Because this complex and elegant system by which cells prioritize the destruction of damaged parts sits at the interface between cholesterol trafficking and inflammation in the cell, autophagy is a potential target for treating atherosclerosis, he said.
By identifying factors that “turn up” autophagy, Linton and his colleagues hope to identify potential new ways to “turn down” atherosclerosis.
SR-B1 is one such target. The researchers found that deletion of the receptor in hypercholesterolemic mice caused reduced autophagy, and increased foam cell formation, the expression of inflammatory cytokines and apoptosis (programmed cell death), which promoted atherosclerosis.

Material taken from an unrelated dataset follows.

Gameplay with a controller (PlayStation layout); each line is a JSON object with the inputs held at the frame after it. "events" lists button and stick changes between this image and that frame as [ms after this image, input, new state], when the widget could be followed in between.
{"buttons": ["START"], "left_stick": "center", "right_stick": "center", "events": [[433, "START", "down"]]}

At the molecular level, SR-B1 deletion reduced transcription of the gene for transcription factor EB (TFEB), a master regulator of autophagy, by decreasing the activation of peroxisome proliferator-activated receptor alpha. PPAR-alpha is a major regulator of lipid metabolism.
Reduced Tfeb transcription, in turn, resulted in decreased expression of autophagy genes encoding VPS (vacuolar protein sorting) 34 and Beclin-1. Overexpression of the Tfeb or Vps34 genes rescued the defective autophagy in SR-B1-deficient macrophages.
Understanding how this complex system works is key to identifying potential new treatments for heart disease, Linton said.
Co-authors of the paper are Huan Tao, MD, PhD, Patricia Yancey, PhD, John Blakemore, Youmin Zhang, Lei Ding, W. Gray Jerome, PhD, Jonathan Brown, MD, and Kasey Vickers, PhD.
Funding was provided through National Institutes of Health grants HL127173, HL148137, HL146134, HL116263 and DK059637.